As published in the Denton Record-Chronicle, Nov. 25, 2015
The United Way of Denton County announced Tuesday its first grant for mental health services since the formation of a countywide behavioral health leadership team in June.
The agency will send $2,000 to the National Alliance on Mental Illness Denton County to expand its local support groups.
NAMI Denton County President Yvonne Broach said the grant will fund training for more peer leaders. The group currently has three peer leaders. With the grant, they’ll be able to train more peer leaders for NAMI Connection Support Group meetings.
“These meetings are for people who have a diagnosis and are in recovery, and who will be able to get ‘group wisdom’ in how to deal with day-to-day events,” Broach said.
Participants can learn about community resources, for example, in riding the bus or getting a job. They share experiences in a safe, confidential setting with peer leaders whose training keeps the dialogue on topic and away from therapy-like conversations, Broach said.
“They can feel confident they are with people who share their situation and can talk,” she said.
NAMI Denton County has hosted family support group meetings in Double Oak since 2007. The group recently expanded its support to peer-to-peer meetings, which are held each Thursday evening at the Denton County MHMR Center, 2509 W. Scripture St.
Broach said the grant should make it possible for a second peer-to-peer group meeting in southern Denton County.
“We have people who are driving up from Lewisville and Carrollton every week,” Broach said.
Two work groups from the Denton County Behavioral Health Leadership team recommended the NAMI grant: the child and family systems work group and the consumer work group.
Judge Barbara Gailey, chairwoman of the leadership team, said the consumer work group has proven invaluable.
“Funding to expand NAMI support groups in Denton County is the first of many to validate the needs of our community and to those who need it the most,” Gailey said in a statement released Tuesday by the United Way of Denton County.
Until recently, Denton County had the lowest per capita funding for mental health services in the state, and Texas was near the bottom in funding in the nation.
The local United Way chapter published a local mental health needs assessment in 2013 and updated it in 2014, showing that funding had increased somewhat.
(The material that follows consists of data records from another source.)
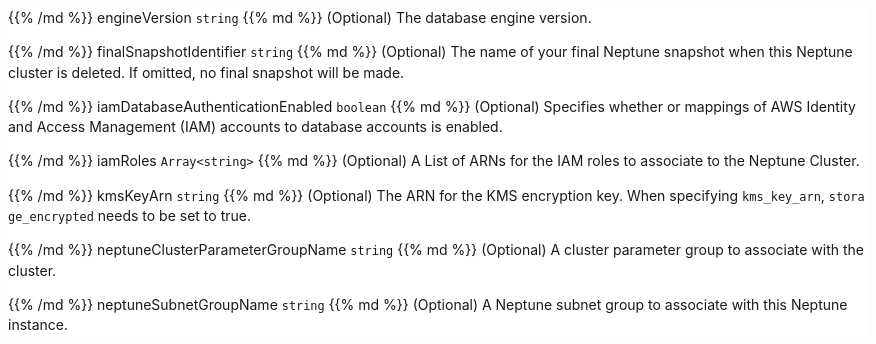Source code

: {{% /md %}}</td>
        </tr>
        <tr>
            <td class="align-top">engine<wbr>Version</td>
            <td class="align-top"><code>string</code></td>
            <td class="align-top">{{% md %}}
(Optional) The database engine version.

{{% /md %}}</td>
        </tr>
        <tr>
            <td class="align-top">final<wbr>Snapshot<wbr>Identifier</td>
            <td class="align-top"><code>string</code></td>
            <td class="align-top">{{% md %}}
(Optional) The name of your final Neptune snapshot when this Neptune cluster is deleted. If omitted, no final snapshot will be made.

{{% /md %}}</td>
        </tr>
        <tr>
            <td class="align-top">iam<wbr>Database<wbr>Authentication<wbr>Enabled</td>
            <td class="align-top"><code>boolean</code></td>
            <td class="align-top">{{% md %}}
(Optional) Specifies whether or mappings of AWS Identity and Access Management (IAM) accounts to database accounts is enabled.

{{% /md %}}</td>
        </tr>
        <tr>
            <td class="align-top">iam<wbr>Roles</td>
            <td class="align-top"><code>Array&lt;<wbr>string<wbr>&gt;</code></td>
            <td class="align-top">{{% md %}}
(Optional) A List of ARNs for the IAM roles to associate to the Neptune Cluster.

{{% /md %}}</td>
        </tr>
        <tr>
            <td class="align-top">kms<wbr>Key<wbr>Arn</td>
            <td class="align-top"><code>string</code></td>
            <td class="align-top">{{% md %}}
(Optional) The ARN for the KMS encryption key. When specifying `kms_key_arn`, `storage_encrypted` needs to be set to true.

{{% /md %}}</td>
        </tr>
        <tr>
            <td class="align-top">neptune<wbr>Cluster<wbr>Parameter<wbr>Group<wbr>Name</td>
            <td class="align-top"><code>string</code></td>
            <td class="align-top">{{% md %}}
(Optional) A cluster parameter group to associate with the cluster.

{{% /md %}}</td>
        </tr>
        <tr>
            <td class="align-top">neptune<wbr>Subnet<wbr>Group<wbr>Name</td>
            <td class="align-top"><code>string</code></td>
            <td class="align-top">{{% md %}}
(Optional) A Neptune subnet group to associate with this Neptune instance.
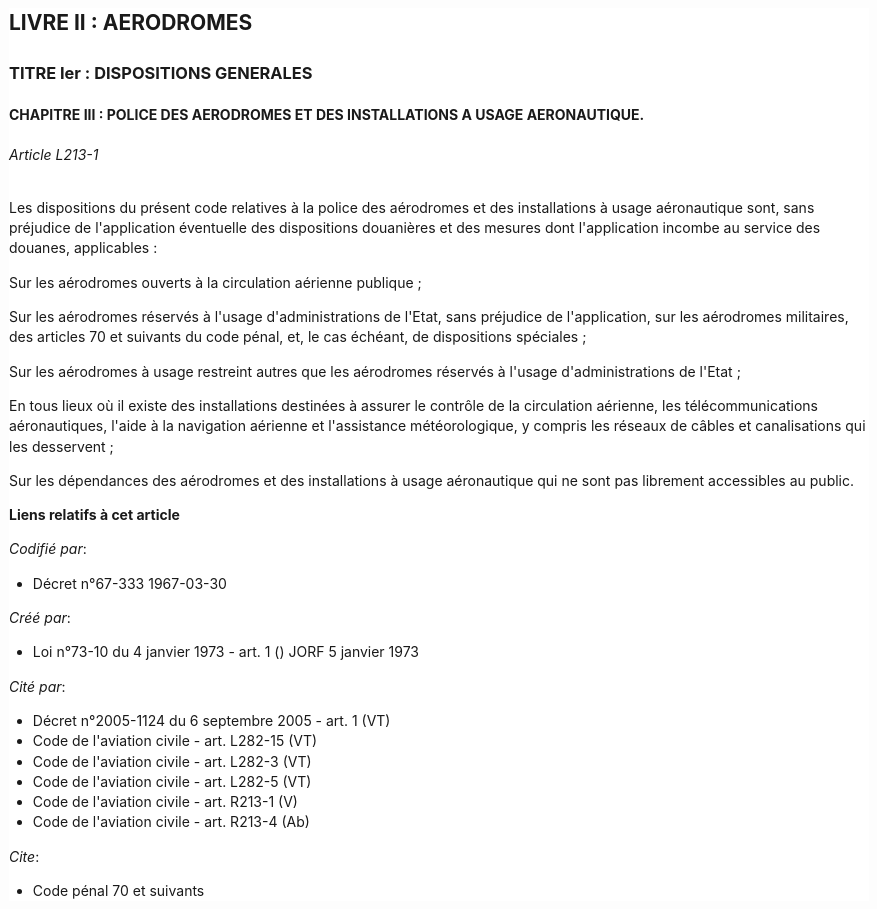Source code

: 
## LIVRE II : AERODROMES<a id=16></a>

### TITRE Ier : DISPOSITIONS GENERALES<a id=17></a>

#### CHAPITRE III : POLICE DES AERODROMES ET DES INSTALLATIONS A USAGE AERONAUTIQUE.<a id=18></a>

###### Article L213-1

Les dispositions du présent code relatives à la police des aérodromes et des installations à usage aéronautique sont, sans
préjudice de l'application éventuelle des dispositions douanières et des mesures dont l'application incombe au service des
douanes, applicables :

Sur les aérodromes ouverts à la circulation aérienne publique ;

Sur les aérodromes réservés à l'usage d'administrations de l'Etat, sans préjudice de l'application, sur les aérodromes
militaires, des articles 70 et suivants du code pénal, et, le cas échéant, de dispositions spéciales ;

Sur les aérodromes à usage restreint autres que les aérodromes réservés à l'usage d'administrations de l'Etat ;

En tous lieux où il existe des installations destinées à assurer le contrôle de la circulation aérienne, les
télécommunications aéronautiques, l'aide à la navigation aérienne et l'assistance météorologique, y compris les réseaux de
câbles et canalisations qui les desservent ;

Sur les dépendances des aérodromes et des installations à usage aéronautique qui ne sont pas librement accessibles au public.

**Liens relatifs à cet article**

_Codifié par_:

  - Décret n°67-333 1967-03-30

_Créé par_:

  - Loi n°73-10 du 4 janvier 1973 - art. 1 () JORF 5 janvier 1973

_Cité par_:

  - Décret n°2005-1124 du 6 septembre 2005 - art. 1 (VT)
  - Code de l'aviation civile - art. L282-15 (VT)
  - Code de l'aviation civile - art. L282-3 (VT)
  - Code de l'aviation civile - art. L282-5 (VT)
  - Code de l'aviation civile - art. R213-1 (V)
  - Code de l'aviation civile - art. R213-4 (Ab)

_Cite_:

  - Code pénal 70 et suivants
About 77,000 county residents likely have mental illness. Of that number, about 13,400 are adults with severe mental illness and almost 5,000 are children with severe mental illness. The Denton County MHMR has the capacity to serve about 13 percent of those adults and about 8 percent of those children.
Since conducting its assessments, the local United Way has been supporting a leadership team for behavioral health. The quasi-governmental group has been meeting monthly for the past several months to improve the accessibility and quality of local services for people with mental illness. The group adopted bylaws in August, and, this month, the express vision of “comprehensive behavioral health for every person in Denton County.”